Past Experience, If Not Forgotten, Is a Guide for the Future.

过去的事情不能忘记,它可作为以后行事的借鉴。“前事”即过去的事,亦即历史;“后事”即后来的事,亦即现在和未来;“师”即效法、借鉴。其深层含义在于提醒人们要从历史中吸取经验教训,以此作为后来的参照或借鉴。中国古代注重修史,史学空前发达,为的就是总结前代治国理政的成败得失,叙述历史人物特别是帝王与执政官员个人言行的是非善恶,对当代和后世起到警示与借鉴的作用。

This concept is meant to remind people of the need to learn from past experience and make it a guide for the future. In ancient China great importance was attached to writing history and thus historiography experienced great progress. It was so designed as to review the successes and failures of previous dynasties and recount the good and evil in historical figures, especially sovereigns and officials, in order to provide a warning or a guide for the future.

引例 Citations:

◎臣观成事,闻往古,天下之美同,臣主之权均之能美,未之有也。前事之不忘,后事之师。(《战国策·赵策一》)

(我考察古往今来发生的事情,[发现]普天之下美的东西总是相同的,但臣下与君主权势均等而能和美相处的,[这种事情]从来也没出现过。过去的事情不能忘记,它可作为以后行事的借鉴。)

In observing past events and learning of ancient times, I have found that the good things in the world are always the same, but it has never occurred that when a sovereign and his officials have had equal power, they can still live harmoniously. We should not forget past experience, but instead use it as a guide for the future. (Strategies of the Warring States)

◎又闻前事为后事之师,古人是今人之则,据其年代,虽即不同,量彼是非,必然无异。(赵普《上太宗请班师》)

(又听说从前发生的事情是后人行事的借鉴,古人[的言行]可作为今人[言行]的准则,虽然事情发生的年代有不同,但考察其蕴含的是非道理一定不会有差异。)

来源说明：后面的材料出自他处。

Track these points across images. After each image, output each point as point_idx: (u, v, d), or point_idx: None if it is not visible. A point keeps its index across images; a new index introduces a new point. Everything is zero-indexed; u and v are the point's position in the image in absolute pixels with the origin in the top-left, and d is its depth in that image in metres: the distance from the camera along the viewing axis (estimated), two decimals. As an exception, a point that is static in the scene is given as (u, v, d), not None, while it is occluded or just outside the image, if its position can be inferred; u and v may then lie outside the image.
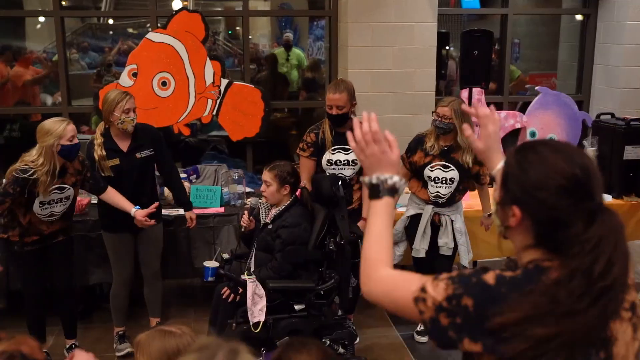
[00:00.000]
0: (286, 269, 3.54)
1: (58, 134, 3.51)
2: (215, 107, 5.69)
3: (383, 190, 1.50)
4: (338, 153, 4.08)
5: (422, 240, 4.11)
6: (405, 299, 1.34)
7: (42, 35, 9.91)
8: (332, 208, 3.68)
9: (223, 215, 4.56)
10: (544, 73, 7.83)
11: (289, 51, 8.16)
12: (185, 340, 1.93)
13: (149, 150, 4.03)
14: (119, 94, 3.88)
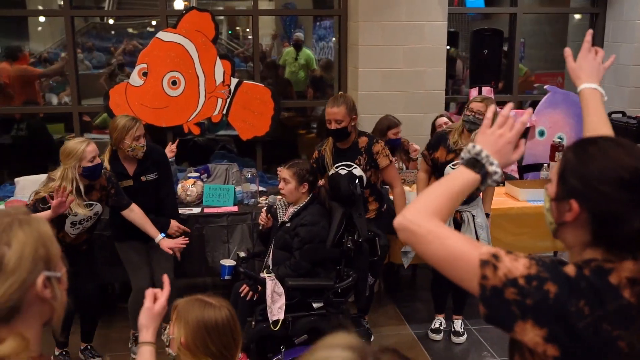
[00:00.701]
0: (304, 267, 3.54)
1: (78, 156, 3.51)
2: (225, 106, 5.69)
3: (483, 170, 1.43)
4: (341, 169, 4.05)
5: None
6: (468, 255, 1.29)
7: (45, 36, 9.92)
8: (349, 206, 3.69)
9: (237, 214, 4.56)
10: (550, 72, 7.85)
11: (298, 51, 8.16)
12: (224, 313, 1.95)
13: (154, 174, 4.05)
14: (128, 121, 3.86)
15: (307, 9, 8.10)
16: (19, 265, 1.14)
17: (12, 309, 1.14)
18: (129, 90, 5.58)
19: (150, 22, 10.03)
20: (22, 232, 1.17)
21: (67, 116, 6.71)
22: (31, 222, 1.20)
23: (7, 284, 1.13)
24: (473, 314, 4.66)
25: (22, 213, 1.22)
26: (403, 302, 4.89)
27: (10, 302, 1.13)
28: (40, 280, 1.17)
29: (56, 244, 1.24)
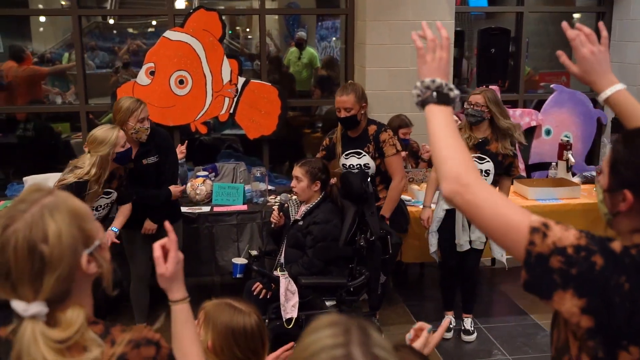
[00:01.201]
0: (317, 265, 3.55)
1: (112, 142, 3.53)
2: (232, 105, 5.69)
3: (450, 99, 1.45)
4: (351, 157, 4.07)
5: (464, 234, 4.09)
6: (519, 222, 1.30)
7: (47, 36, 9.91)
8: (361, 205, 3.69)
9: (246, 213, 4.56)
10: (554, 72, 7.85)
11: (301, 50, 8.16)
12: (253, 320, 1.94)
13: (155, 157, 3.99)
14: (132, 102, 3.83)
15: (315, 8, 8.11)
16: (61, 257, 1.17)
17: (64, 293, 1.19)
18: (136, 89, 5.57)
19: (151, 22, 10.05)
20: (54, 222, 1.18)
21: (73, 115, 6.71)
22: (59, 205, 1.21)
23: (55, 277, 1.17)
24: (483, 313, 4.67)
25: (46, 194, 1.22)
26: (412, 300, 4.89)
27: (62, 289, 1.18)
28: (84, 260, 1.21)
29: (88, 214, 1.27)
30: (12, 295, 1.18)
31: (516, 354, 4.08)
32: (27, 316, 1.16)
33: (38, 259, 1.16)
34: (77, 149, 6.51)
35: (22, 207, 1.20)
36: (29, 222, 1.17)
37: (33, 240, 1.16)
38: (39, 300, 1.17)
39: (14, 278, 1.17)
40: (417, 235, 4.60)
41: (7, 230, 1.17)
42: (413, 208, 4.66)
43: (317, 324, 1.02)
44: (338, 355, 0.94)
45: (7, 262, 1.16)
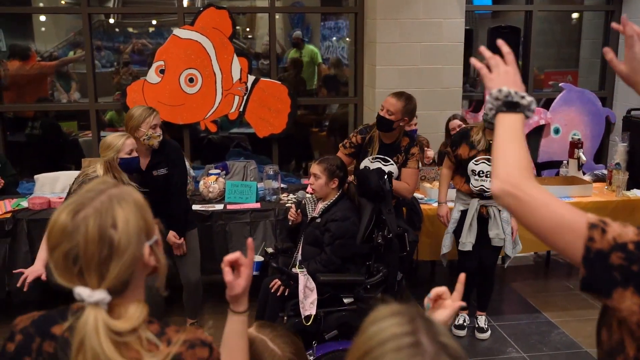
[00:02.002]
0: (335, 263, 3.54)
1: (117, 147, 3.54)
2: (242, 104, 5.69)
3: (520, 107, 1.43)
4: (377, 162, 4.06)
5: (469, 234, 4.11)
6: (575, 220, 1.27)
7: (49, 36, 9.89)
8: (378, 202, 3.69)
9: (259, 211, 4.55)
10: (560, 71, 7.86)
11: (301, 49, 8.16)
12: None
13: (165, 169, 3.97)
14: (145, 110, 3.84)
15: (324, 7, 8.12)
16: (128, 244, 1.20)
17: (124, 283, 1.21)
18: (146, 87, 5.57)
19: (157, 21, 10.04)
20: (122, 210, 1.21)
21: (80, 114, 6.71)
22: (125, 196, 1.25)
23: (121, 264, 1.19)
24: (497, 311, 4.68)
25: (112, 186, 1.26)
26: (424, 298, 4.88)
27: (124, 278, 1.20)
28: (146, 252, 1.24)
29: (148, 207, 1.29)
30: (78, 282, 1.19)
31: (531, 351, 4.09)
32: (92, 302, 1.17)
33: (107, 244, 1.18)
34: (85, 147, 6.50)
35: (90, 195, 1.22)
36: (99, 208, 1.19)
37: (103, 226, 1.18)
38: (102, 288, 1.18)
39: (82, 263, 1.18)
40: (430, 233, 4.60)
41: (77, 216, 1.18)
42: (426, 206, 4.66)
43: (379, 314, 1.01)
44: (407, 343, 0.94)
45: (76, 246, 1.17)
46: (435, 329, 0.98)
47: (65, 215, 1.19)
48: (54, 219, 1.21)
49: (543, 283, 5.32)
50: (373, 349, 0.96)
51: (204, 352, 1.25)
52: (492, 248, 4.14)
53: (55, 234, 1.19)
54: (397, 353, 0.93)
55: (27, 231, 4.29)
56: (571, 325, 4.45)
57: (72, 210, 1.19)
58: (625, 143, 5.23)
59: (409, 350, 0.93)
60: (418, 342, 0.94)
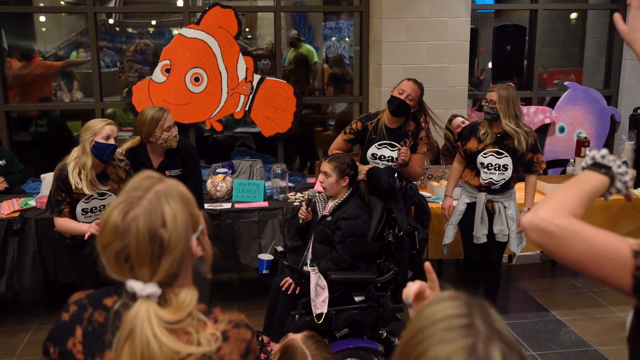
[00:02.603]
0: (346, 261, 3.54)
1: (94, 130, 3.43)
2: (248, 103, 5.68)
3: (609, 172, 1.38)
4: (384, 148, 4.09)
5: (482, 227, 4.12)
6: (617, 249, 1.22)
7: (51, 36, 9.87)
8: (388, 200, 3.69)
9: (267, 210, 4.55)
10: (563, 70, 7.86)
11: (298, 49, 8.16)
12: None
13: (179, 170, 3.94)
14: (156, 112, 3.77)
15: (330, 6, 8.12)
16: (178, 240, 1.23)
17: (174, 275, 1.25)
18: (152, 86, 5.57)
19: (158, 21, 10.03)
20: (170, 208, 1.24)
21: (84, 113, 6.69)
22: (171, 191, 1.27)
23: (171, 259, 1.22)
24: (504, 309, 4.68)
25: (157, 181, 1.28)
26: (431, 297, 4.89)
27: (174, 271, 1.24)
28: (194, 244, 1.27)
29: (193, 198, 1.32)
30: (129, 276, 1.23)
31: (541, 350, 4.09)
32: (143, 295, 1.21)
33: (158, 243, 1.21)
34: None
35: (137, 194, 1.25)
36: (148, 208, 1.22)
37: (153, 226, 1.22)
38: (153, 281, 1.22)
39: (133, 261, 1.22)
40: (438, 231, 4.60)
41: (127, 217, 1.22)
42: (434, 204, 4.66)
43: (437, 298, 1.02)
44: (461, 324, 0.94)
45: (127, 246, 1.21)
46: (490, 316, 0.98)
47: (116, 215, 1.22)
48: (105, 218, 1.24)
49: (550, 281, 5.33)
50: (425, 327, 0.96)
51: (246, 334, 1.29)
52: (497, 244, 4.15)
53: (107, 234, 1.23)
54: (449, 332, 0.93)
55: (35, 230, 4.28)
56: (580, 323, 4.45)
57: (122, 211, 1.23)
58: (632, 141, 5.24)
59: (462, 331, 0.93)
60: (472, 324, 0.94)
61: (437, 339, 0.93)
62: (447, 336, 0.93)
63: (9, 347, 4.12)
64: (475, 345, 0.91)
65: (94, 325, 1.27)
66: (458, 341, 0.92)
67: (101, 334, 1.27)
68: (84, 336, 1.29)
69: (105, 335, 1.25)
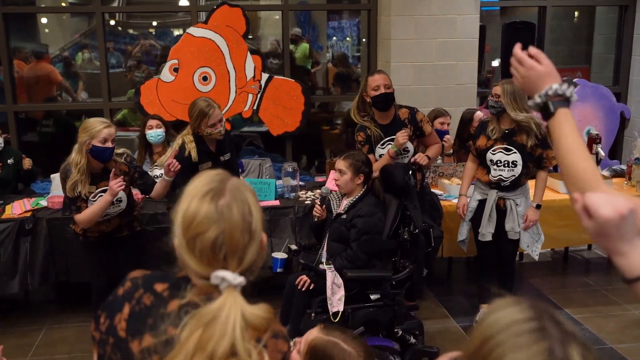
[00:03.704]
0: (361, 259, 3.52)
1: (91, 133, 3.44)
2: (256, 102, 5.66)
3: (552, 104, 1.45)
4: (387, 146, 4.09)
5: (488, 225, 4.10)
6: None
7: (55, 38, 9.87)
8: (403, 198, 3.67)
9: (279, 208, 4.53)
10: (569, 68, 7.84)
11: (297, 46, 8.17)
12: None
13: (229, 154, 4.10)
14: (203, 108, 3.85)
15: (337, 4, 8.10)
16: (259, 229, 1.26)
17: (253, 266, 1.24)
18: (160, 86, 5.55)
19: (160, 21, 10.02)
20: (251, 197, 1.26)
21: (92, 113, 6.68)
22: (243, 184, 1.30)
23: (255, 248, 1.24)
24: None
25: (226, 176, 1.29)
26: (443, 295, 4.87)
27: (254, 261, 1.24)
28: (264, 235, 1.30)
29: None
30: (218, 266, 1.21)
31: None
32: (235, 284, 1.19)
33: (247, 229, 1.22)
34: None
35: (217, 187, 1.25)
36: (236, 196, 1.23)
37: (244, 212, 1.23)
38: (238, 271, 1.21)
39: (227, 249, 1.20)
40: (450, 229, 4.57)
41: (219, 204, 1.22)
42: (445, 202, 4.64)
43: (497, 304, 0.99)
44: (532, 327, 0.92)
45: (222, 232, 1.20)
46: (558, 317, 0.96)
47: (207, 203, 1.22)
48: (192, 208, 1.22)
49: (562, 279, 5.30)
50: (495, 334, 0.93)
51: (284, 346, 1.27)
52: (510, 241, 4.13)
53: (201, 222, 1.21)
54: (521, 337, 0.91)
55: (47, 230, 4.27)
56: (593, 321, 4.43)
57: (212, 199, 1.22)
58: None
59: (535, 335, 0.91)
60: (543, 328, 0.92)
61: (511, 345, 0.91)
62: (520, 341, 0.91)
63: (22, 347, 4.10)
64: (553, 349, 0.90)
65: (141, 307, 1.27)
66: (534, 346, 0.90)
67: (146, 316, 1.26)
68: (130, 315, 1.28)
69: (148, 318, 1.24)
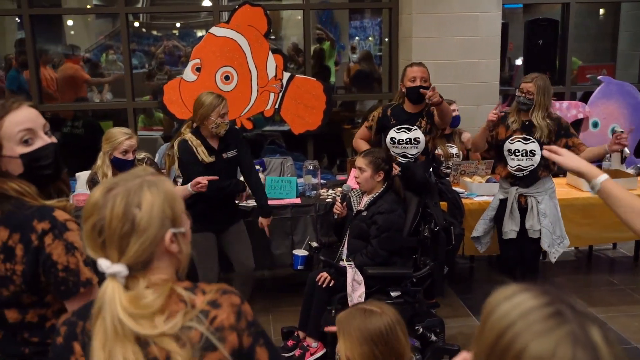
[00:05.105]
0: (381, 256, 3.53)
1: (113, 145, 3.58)
2: (278, 101, 5.69)
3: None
4: (402, 132, 4.09)
5: (511, 222, 4.05)
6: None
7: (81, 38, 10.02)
8: (424, 195, 3.66)
9: (300, 206, 4.55)
10: (595, 65, 7.75)
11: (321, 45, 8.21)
12: (388, 319, 1.85)
13: (234, 150, 4.04)
14: (215, 99, 3.88)
15: (358, 2, 8.11)
16: (149, 224, 1.27)
17: (145, 262, 1.29)
18: (183, 85, 5.60)
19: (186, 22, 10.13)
20: (150, 194, 1.29)
21: (116, 114, 6.78)
22: (158, 184, 1.32)
23: (140, 241, 1.26)
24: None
25: (150, 174, 1.34)
26: (465, 294, 4.85)
27: (143, 256, 1.28)
28: (167, 237, 1.30)
29: (180, 202, 1.36)
30: (101, 253, 1.27)
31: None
32: (109, 273, 1.26)
33: (130, 221, 1.26)
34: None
35: (126, 178, 1.32)
36: (129, 189, 1.28)
37: (129, 204, 1.27)
38: (121, 262, 1.26)
39: (105, 235, 1.26)
40: (472, 228, 4.55)
41: (109, 193, 1.28)
42: (467, 200, 4.62)
43: (504, 294, 0.98)
44: (550, 312, 0.91)
45: (103, 219, 1.26)
46: (569, 299, 0.95)
47: (99, 192, 1.29)
48: (90, 195, 1.31)
49: (585, 278, 5.25)
50: (513, 323, 0.92)
51: (236, 299, 1.31)
52: (530, 240, 4.08)
53: (88, 208, 1.29)
54: (543, 323, 0.90)
55: (71, 227, 4.33)
56: (618, 320, 4.37)
57: (106, 188, 1.29)
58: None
59: (554, 319, 0.90)
60: (560, 312, 0.91)
61: (534, 332, 0.90)
62: (542, 327, 0.90)
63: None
64: (575, 331, 0.89)
65: (89, 335, 1.29)
66: (557, 331, 0.89)
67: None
68: (83, 349, 1.32)
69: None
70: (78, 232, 1.69)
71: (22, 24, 5.92)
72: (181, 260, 1.35)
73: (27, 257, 1.64)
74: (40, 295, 1.70)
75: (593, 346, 0.89)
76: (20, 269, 1.65)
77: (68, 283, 1.66)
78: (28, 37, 5.46)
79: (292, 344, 3.75)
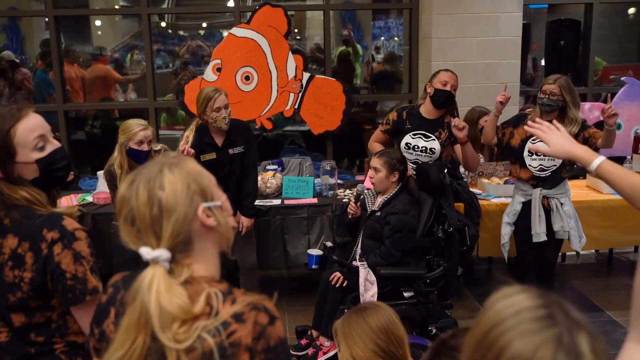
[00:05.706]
0: (395, 256, 3.54)
1: (128, 135, 3.64)
2: (297, 101, 5.72)
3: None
4: (418, 138, 4.06)
5: (540, 224, 3.97)
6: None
7: (107, 39, 10.17)
8: (438, 196, 3.66)
9: (316, 206, 4.58)
10: (619, 66, 7.64)
11: (349, 47, 8.19)
12: (382, 313, 1.89)
13: (241, 147, 4.04)
14: (209, 92, 3.87)
15: (379, 3, 8.12)
16: (176, 203, 1.26)
17: (185, 242, 1.27)
18: (204, 85, 5.65)
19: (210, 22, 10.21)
20: (172, 174, 1.28)
21: (139, 113, 6.88)
22: (179, 164, 1.31)
23: (172, 222, 1.25)
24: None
25: (170, 158, 1.33)
26: (482, 295, 4.83)
27: (180, 236, 1.25)
28: (200, 211, 1.27)
29: (208, 176, 1.34)
30: (140, 243, 1.27)
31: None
32: (150, 259, 1.24)
33: (156, 204, 1.25)
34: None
35: (147, 166, 1.32)
36: (150, 175, 1.28)
37: (151, 188, 1.27)
38: (161, 247, 1.25)
39: (138, 224, 1.26)
40: (489, 229, 4.53)
41: (132, 184, 1.29)
42: (484, 202, 4.60)
43: (503, 292, 0.99)
44: (541, 315, 0.93)
45: (131, 209, 1.26)
46: (567, 306, 0.96)
47: (125, 186, 1.30)
48: (118, 190, 1.31)
49: (605, 281, 5.19)
50: (503, 321, 0.94)
51: (264, 318, 1.24)
52: (554, 242, 4.01)
53: (118, 203, 1.30)
54: (531, 324, 0.92)
55: (92, 225, 4.42)
56: (637, 324, 4.31)
57: (129, 181, 1.30)
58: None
59: (544, 322, 0.92)
60: (552, 315, 0.93)
61: (520, 332, 0.92)
62: (530, 328, 0.92)
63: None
64: (561, 335, 0.90)
65: (124, 306, 1.29)
66: (543, 332, 0.91)
67: None
68: (116, 317, 1.32)
69: None
70: (86, 240, 1.74)
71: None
72: (223, 233, 1.33)
73: (37, 265, 1.69)
74: (46, 299, 1.75)
75: (577, 353, 0.90)
76: (29, 276, 1.70)
77: (75, 291, 1.71)
78: (52, 38, 5.57)
79: (305, 342, 3.78)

I have heard that past events are a guide to future events and that the words and actions of ancient people provide models for people of the present age. Even though time has changed, they are not off the mark in providing criteria for right and wrong. (Zhao Pu: Memorial Urging Emperor Taizong to Withdraw Troops)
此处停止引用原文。